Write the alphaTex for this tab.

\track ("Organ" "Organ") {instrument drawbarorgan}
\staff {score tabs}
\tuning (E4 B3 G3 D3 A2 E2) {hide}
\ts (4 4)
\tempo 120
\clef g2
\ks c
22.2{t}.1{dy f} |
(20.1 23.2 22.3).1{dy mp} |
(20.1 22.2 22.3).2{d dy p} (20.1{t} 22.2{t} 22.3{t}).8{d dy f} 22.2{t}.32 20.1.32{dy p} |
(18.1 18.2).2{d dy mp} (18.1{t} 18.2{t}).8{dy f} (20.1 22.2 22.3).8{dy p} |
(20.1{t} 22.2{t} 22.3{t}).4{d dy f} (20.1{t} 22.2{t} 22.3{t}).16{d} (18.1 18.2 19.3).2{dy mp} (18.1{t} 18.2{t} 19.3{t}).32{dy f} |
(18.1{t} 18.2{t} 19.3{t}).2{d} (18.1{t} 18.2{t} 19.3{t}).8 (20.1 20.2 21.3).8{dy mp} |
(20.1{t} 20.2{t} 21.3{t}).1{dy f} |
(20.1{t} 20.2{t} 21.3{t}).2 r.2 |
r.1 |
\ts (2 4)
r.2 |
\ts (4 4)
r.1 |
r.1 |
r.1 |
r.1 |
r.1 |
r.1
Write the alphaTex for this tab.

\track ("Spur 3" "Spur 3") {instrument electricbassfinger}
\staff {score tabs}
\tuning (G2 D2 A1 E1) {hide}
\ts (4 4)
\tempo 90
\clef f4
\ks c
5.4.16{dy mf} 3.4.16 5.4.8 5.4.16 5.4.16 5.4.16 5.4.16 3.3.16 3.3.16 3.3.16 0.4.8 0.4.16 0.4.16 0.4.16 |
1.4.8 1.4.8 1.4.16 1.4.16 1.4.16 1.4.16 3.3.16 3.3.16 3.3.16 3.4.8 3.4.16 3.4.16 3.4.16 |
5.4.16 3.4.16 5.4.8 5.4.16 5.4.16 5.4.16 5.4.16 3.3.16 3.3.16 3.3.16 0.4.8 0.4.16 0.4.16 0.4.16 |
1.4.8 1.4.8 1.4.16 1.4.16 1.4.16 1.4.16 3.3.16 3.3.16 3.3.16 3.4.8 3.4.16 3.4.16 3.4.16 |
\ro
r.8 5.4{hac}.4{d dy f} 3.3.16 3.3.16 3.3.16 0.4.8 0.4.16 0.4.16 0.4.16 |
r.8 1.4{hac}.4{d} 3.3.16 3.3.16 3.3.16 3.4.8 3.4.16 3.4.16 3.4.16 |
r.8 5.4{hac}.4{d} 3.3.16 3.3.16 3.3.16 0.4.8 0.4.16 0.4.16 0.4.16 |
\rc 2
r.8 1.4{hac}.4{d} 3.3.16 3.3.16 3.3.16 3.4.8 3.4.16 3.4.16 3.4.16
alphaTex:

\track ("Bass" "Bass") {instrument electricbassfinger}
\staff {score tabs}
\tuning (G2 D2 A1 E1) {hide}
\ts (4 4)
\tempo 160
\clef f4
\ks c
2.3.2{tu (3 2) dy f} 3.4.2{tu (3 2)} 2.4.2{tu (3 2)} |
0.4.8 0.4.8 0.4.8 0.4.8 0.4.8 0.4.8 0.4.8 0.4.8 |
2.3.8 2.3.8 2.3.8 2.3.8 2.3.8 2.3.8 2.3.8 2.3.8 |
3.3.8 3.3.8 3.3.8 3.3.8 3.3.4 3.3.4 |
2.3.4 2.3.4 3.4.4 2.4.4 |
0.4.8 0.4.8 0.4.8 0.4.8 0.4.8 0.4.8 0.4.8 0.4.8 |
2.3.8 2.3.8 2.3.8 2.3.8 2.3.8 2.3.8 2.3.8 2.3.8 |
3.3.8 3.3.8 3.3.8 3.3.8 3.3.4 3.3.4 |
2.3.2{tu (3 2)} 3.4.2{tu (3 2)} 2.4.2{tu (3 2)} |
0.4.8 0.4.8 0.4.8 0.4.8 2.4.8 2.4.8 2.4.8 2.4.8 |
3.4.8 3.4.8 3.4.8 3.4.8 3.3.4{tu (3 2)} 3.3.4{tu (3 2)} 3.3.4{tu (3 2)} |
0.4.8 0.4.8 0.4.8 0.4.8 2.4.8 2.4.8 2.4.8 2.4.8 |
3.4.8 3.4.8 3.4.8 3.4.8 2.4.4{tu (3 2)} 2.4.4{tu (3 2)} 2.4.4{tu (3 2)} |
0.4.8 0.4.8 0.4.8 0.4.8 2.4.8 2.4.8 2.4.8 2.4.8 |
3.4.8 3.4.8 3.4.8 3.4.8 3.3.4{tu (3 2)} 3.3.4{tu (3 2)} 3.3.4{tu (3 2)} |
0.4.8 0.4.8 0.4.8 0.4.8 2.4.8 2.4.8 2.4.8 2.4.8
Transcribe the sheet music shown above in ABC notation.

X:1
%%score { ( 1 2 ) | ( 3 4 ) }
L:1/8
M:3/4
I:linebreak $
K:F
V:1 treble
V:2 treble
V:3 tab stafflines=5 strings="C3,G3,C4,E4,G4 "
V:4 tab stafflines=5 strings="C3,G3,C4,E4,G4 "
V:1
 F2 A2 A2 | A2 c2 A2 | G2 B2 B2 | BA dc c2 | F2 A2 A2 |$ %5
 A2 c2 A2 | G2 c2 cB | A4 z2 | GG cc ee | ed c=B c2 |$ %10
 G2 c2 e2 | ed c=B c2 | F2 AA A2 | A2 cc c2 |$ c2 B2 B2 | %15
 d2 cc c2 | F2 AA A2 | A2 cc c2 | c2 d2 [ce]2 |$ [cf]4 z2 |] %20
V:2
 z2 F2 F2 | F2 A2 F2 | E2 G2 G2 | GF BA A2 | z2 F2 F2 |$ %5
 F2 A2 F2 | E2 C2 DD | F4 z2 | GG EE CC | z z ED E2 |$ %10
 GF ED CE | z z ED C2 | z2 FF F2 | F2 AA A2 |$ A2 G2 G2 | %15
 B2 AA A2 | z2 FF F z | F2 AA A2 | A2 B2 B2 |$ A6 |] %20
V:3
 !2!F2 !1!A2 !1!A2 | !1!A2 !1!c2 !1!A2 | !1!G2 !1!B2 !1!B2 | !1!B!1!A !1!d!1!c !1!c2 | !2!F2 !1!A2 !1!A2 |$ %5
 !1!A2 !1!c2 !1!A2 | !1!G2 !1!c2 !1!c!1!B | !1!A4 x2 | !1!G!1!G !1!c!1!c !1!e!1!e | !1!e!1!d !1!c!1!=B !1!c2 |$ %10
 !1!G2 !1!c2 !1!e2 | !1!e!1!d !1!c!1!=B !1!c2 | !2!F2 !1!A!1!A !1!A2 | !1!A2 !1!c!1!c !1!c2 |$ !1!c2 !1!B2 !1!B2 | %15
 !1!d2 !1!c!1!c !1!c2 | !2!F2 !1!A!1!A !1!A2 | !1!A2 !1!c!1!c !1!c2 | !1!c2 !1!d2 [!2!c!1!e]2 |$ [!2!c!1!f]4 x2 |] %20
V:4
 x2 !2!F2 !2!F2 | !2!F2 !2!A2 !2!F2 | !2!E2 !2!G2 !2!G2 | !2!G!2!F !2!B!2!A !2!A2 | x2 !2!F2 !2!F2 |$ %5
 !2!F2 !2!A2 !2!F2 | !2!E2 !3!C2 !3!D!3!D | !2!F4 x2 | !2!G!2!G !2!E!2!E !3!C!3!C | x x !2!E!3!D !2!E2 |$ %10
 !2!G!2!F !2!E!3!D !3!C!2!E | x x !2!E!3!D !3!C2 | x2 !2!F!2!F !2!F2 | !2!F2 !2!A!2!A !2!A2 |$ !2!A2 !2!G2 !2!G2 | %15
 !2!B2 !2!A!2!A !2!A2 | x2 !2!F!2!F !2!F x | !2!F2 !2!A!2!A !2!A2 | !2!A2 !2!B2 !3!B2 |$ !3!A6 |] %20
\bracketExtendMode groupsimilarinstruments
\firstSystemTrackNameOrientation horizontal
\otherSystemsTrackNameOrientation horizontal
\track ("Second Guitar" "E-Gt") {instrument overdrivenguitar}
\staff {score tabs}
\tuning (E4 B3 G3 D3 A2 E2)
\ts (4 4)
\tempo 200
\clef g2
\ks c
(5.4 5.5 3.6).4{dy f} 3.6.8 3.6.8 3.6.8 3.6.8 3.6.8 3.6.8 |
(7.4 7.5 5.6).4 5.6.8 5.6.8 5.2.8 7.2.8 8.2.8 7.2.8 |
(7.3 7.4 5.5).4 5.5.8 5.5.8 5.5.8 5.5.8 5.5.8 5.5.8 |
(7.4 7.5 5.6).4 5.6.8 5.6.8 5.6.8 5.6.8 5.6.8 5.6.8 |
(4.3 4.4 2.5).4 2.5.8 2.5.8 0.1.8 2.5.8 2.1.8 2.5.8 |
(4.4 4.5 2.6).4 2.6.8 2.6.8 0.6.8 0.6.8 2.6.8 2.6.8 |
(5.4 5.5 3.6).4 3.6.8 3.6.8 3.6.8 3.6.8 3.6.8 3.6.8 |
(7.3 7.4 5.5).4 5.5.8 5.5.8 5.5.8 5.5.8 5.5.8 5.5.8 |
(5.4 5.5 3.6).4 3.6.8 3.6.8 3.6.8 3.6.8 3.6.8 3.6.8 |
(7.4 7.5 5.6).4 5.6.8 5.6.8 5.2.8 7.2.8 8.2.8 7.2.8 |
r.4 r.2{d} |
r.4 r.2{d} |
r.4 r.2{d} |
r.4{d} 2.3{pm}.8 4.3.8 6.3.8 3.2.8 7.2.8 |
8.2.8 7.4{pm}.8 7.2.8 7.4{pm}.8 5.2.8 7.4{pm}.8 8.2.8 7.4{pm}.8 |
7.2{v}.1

^^^^^^^^

#### AIM OF THE EXERCISE
Show every line of the records that contains the string "tempo", copying each such line in full.

#### COMPLETE OUTPUT
\tempo 120
\tempo 90
\tempo 160
\tempo 200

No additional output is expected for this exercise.